There’s quite a bit to say, so I’ll just give a summary here and then elaborate on later posts as time allows.

- (Post on this now up.) I learned about proving theorems using computers. There are 2 sides to this: interactive formal verification (IFV) and automated theorem proving (ATP). I learned both the practical and philosophical aspects, read articles by Gowers, Zeilberger, etc., and talked to several people. To summarize my viewpoints,
- (1) formalization is important to further progress in mathematics because it helps “shrink the diameter of intellectual space” and offers great potential for learning mathematics,
- (2) computers have the potential to become “mathematicians’ assistants” (and perhaps even “mathematicians” themselves),
- (3) but only if mathematicians and computer scientists have some earnest discussions on problem-solving in mathematics (with some heavy introspection), we attach enough value to the formalization of mathematics, and create an environment where we can experiment with lots of programs, and
- (4) automated mathematics is a way forward in AI research.
- At the same time, my views have become more nuanced as I’ve grappled with the difficulties of the subject.
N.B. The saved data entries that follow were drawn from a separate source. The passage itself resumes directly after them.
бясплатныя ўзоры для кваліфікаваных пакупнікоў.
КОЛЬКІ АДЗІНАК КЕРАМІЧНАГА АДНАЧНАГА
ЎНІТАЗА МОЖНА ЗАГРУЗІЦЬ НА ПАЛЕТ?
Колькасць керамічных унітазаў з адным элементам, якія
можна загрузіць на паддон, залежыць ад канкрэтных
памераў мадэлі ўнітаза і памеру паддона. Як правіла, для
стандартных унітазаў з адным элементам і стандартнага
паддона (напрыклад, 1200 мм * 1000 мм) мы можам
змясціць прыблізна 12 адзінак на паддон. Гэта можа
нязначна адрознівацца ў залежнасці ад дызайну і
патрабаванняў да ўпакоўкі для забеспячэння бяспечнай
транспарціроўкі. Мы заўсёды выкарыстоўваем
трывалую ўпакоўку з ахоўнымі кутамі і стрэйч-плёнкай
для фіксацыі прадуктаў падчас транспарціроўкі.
- I worked on a formal verification project.
- I formalized some basic linear algebra in Isabelle, my official project this summer (see the previous post). Unfortunately, I made rather little progress, so I was glad I spent time on learning about related subjects (see above and below).
- I started learned Coq, which I ended up finding more suited to formalizing mathematics (for reasons I’ll explain).
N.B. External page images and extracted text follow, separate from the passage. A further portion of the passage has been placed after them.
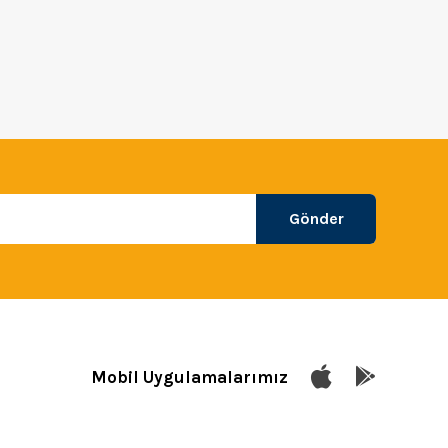
Gönder
Mobil Uygulamalarımız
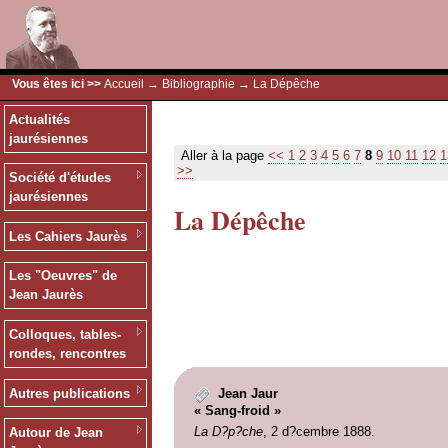
Vous êtes ici >>
Accueil
→
Bibliographie
→ La Dépêche
Actualités
jaurésiennes
Aller à la page
<<
1
2
3
4
5
6
7
8
9
10
11
12
1
>>
Société d'études
jaurésiennes
La Dépêche
Les Cahiers Jaurès
Les "Oeuvres" de
Jean Jaurès
Colloques, tables-
rondes, rencontres
Autres publications
Jean Jaur
« Sang-froid »
La D?p?che
, 2 d?cembre 1888.
Autour de Jean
- I learned Haskell and Elm and fell in love with functional programming.
- I worked on implementing a theorem-prover in Haskell. It took me several weeks to do this and later I found what I’d done pretty much subsumed by Coq, but the project gave me a basic competency with Haskell, especially when I attempted to write tactics and combinators. (I’m still not satisfied with the current architecture, but I’m dropping the project until I learn enough Coq to figure out how my program should be different.)
- I feel like I can
*actually*program now. For simple things, I can stop thinking “man I wish someone had written a program to do this!” and instead, “now when am I going have time to make this program?” For instance, I made a program to infer theorem dependencies from a LaTeX document and draw a graph. Haskell does parsing–quite a messy thing–very elegantly. - Haskell is very modular (in functionality): it’s slow to start up because it takes a while to understand how to do basic things and implement them. But then you can abstract the common things that you do into some functions and then build using those functions (i.e., build using larger lego pieces). If you do it well, it’s like implementing your own higher-level language.
- Functional programming really makes transparent the similarities between mathematics and programming. (Read about the Curry-Howard correspondence.) It’s also fascinating to explore the mathematics (category theory) behind Haskell.
- More generally, I really like the way that computer programmers look at things, especially the philosophy of “ask not what your computer can do for you, but what you can do for your computer.” (More on this later.) I’ve started to get familiar with these basic things like emacs, command line, and github.

- I started learning homotopy type theory. It’s a remarkable subject because
- (1) it’s firstly a formalization of mathematics that (some weird aspects aside) seems more natural and powerful than set theory,
- (2) but unlike other logics, where it takes forever to reduce any significant mathematical theory to basic statements, significant portions of algebraic topology have been formalized within homotopy type theory and computer-checked (and in fact the process of formalization gives insight into algebraic topology).
- You can read some quite visionary remarks about HoTT in the (quite accessible) introduction to the book.